Sunday, October 24, 2010

Episodic Sitcoms

Well first off, in all honesty, I don't watch sitcoms and never have. I dislike them. Unfortunately this means I don't have any personal experience with the things that have been discussed really.
However I do have some knowledge of an episodic way of storytelling, even if it's more from childhood cartoons. When a series is set up episodically, it is less a connected story and more a collection of events that happen to a group of people. At the end of every episode, all is normal, and nothing's changed. The audience is taught a lesson, but the characters don't seem to learn anything, and are back to their normal selves the next week. Things are fixed and unchanging from one story to the next going as far as having characters that never seem to age. A story is set up and resolved all in one episode and is never mentioned again.

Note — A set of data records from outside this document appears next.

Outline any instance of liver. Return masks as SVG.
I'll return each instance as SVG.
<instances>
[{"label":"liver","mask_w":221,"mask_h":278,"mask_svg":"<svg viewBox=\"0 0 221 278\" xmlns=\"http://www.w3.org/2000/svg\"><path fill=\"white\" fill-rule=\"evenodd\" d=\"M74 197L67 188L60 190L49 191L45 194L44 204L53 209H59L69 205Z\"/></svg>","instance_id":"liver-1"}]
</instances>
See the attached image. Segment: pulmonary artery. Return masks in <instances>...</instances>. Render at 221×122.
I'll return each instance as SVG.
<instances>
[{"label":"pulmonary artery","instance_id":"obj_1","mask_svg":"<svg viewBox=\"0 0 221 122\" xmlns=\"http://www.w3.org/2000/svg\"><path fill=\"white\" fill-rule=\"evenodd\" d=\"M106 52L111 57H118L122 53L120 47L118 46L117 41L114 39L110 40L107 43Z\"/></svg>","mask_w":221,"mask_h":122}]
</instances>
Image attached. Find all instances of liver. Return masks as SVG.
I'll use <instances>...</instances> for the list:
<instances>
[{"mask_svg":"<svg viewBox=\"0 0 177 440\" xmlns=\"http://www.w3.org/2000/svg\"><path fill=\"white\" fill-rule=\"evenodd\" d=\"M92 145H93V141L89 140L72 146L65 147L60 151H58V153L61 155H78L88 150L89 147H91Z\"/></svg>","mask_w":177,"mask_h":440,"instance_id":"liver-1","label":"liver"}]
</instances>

A show that seems to be very episodic (in what I've watched of it) is The Simpsons. At this point I think all the kids; even Maggie the baby might be older then me but they haven't aged a day. Similarly, Homer seems to get in some trouble every episode but in the end it's all solved and life continues unchanged from one week to the next. This works for the show because they have found what works for them and episodic writing allows them to stay with that. Sitcoms aren't very serious and audiences don't expect deep characters or situations. They just want something amusing and predictable. If they had to have serious development, it wouldn't be as funny, which would go against the point of a sitcom. Maybe the shallowness is why I don't like sitcoms. Or maybe they aren't funny to me.